[Start of section]
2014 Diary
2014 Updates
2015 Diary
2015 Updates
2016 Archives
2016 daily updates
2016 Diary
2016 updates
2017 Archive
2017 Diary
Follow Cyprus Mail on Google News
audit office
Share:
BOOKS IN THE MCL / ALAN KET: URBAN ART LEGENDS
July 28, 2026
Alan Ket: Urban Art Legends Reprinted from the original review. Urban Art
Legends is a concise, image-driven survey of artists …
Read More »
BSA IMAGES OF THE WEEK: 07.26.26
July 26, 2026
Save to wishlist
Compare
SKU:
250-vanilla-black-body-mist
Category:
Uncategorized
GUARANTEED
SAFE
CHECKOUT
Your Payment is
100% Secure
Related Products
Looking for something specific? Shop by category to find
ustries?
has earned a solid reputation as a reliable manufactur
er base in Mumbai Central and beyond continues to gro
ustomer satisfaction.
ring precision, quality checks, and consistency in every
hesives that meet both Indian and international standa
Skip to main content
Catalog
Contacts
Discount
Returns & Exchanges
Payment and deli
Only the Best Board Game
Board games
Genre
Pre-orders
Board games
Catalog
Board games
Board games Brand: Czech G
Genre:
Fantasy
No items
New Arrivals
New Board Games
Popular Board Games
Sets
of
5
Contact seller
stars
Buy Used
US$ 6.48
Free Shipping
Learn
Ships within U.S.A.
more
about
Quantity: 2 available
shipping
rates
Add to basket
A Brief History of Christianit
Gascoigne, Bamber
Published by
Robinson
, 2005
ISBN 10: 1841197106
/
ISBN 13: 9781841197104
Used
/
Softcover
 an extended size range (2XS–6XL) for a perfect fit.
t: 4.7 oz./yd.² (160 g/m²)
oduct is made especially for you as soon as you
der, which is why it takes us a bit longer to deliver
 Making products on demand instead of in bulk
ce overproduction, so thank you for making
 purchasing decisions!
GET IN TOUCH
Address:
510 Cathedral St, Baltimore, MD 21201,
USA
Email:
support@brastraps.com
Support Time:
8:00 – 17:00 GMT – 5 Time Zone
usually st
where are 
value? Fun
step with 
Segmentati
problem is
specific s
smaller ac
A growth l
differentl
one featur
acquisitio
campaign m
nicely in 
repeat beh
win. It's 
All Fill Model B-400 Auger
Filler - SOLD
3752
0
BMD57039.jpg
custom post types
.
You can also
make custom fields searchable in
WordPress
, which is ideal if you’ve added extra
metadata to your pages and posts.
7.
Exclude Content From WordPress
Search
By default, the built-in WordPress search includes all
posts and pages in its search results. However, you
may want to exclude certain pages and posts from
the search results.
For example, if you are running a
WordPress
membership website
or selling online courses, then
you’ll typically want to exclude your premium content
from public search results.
[End of section]
→ WORK INSTRUCTION: Retype exactly the lines from the start of the entries through the one with "Related Products"; include both ends.

→ EXPECTED ANSWER:
2014 Diary
2014 Updates
2015 Diary
2015 Updates
2016 Archives
2016 daily updates
2016 Diary
2016 updates
2017 Archive
2017 Diary
Follow Cyprus Mail on Google News
audit office
Share:
BOOKS IN THE MCL / ALAN KET: URBAN ART LEGENDS
July 28, 2026
Alan Ket: Urban Art Legends Reprinted from the original review. Urban Art
Legends is a concise, image-driven survey of artists …
Read More »
BSA IMAGES OF THE WEEK: 07.26.26
July 26, 2026
Save to wishlist
Compare
SKU:
250-vanilla-black-body-mist
Category:
Uncategorized
GUARANTEED
SAFE
CHECKOUT
Your Payment is
100% Secure
Related Products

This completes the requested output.